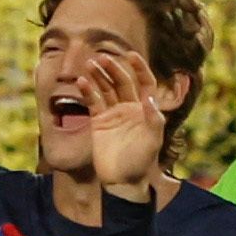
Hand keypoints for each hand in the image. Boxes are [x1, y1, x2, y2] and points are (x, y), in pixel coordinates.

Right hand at [78, 49, 170, 196]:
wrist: (122, 181)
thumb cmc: (141, 162)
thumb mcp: (153, 141)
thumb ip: (154, 120)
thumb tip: (149, 99)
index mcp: (146, 110)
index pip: (145, 83)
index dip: (140, 68)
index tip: (131, 55)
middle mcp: (130, 108)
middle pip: (122, 82)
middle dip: (113, 69)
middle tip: (102, 57)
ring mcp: (114, 114)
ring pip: (106, 89)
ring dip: (99, 76)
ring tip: (89, 64)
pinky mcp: (99, 122)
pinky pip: (93, 102)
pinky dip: (87, 92)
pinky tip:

####################

Activity - Write out exactly the lines between the start of the data and the line with "index mcp: (146, 110)", including both, but none of the pictures.

Exercise output -
Hand keypoints for each hand in the image. Boxes are [x1, y1, x2, y2] and points are (x, y), in pixel coordinates.

Right hand at [78, 49, 170, 196]:
wrist: (122, 181)
thumb cmc: (141, 162)
thumb mcp: (153, 141)
thumb ip: (154, 120)
thumb tip: (149, 99)
index mcp: (146, 110)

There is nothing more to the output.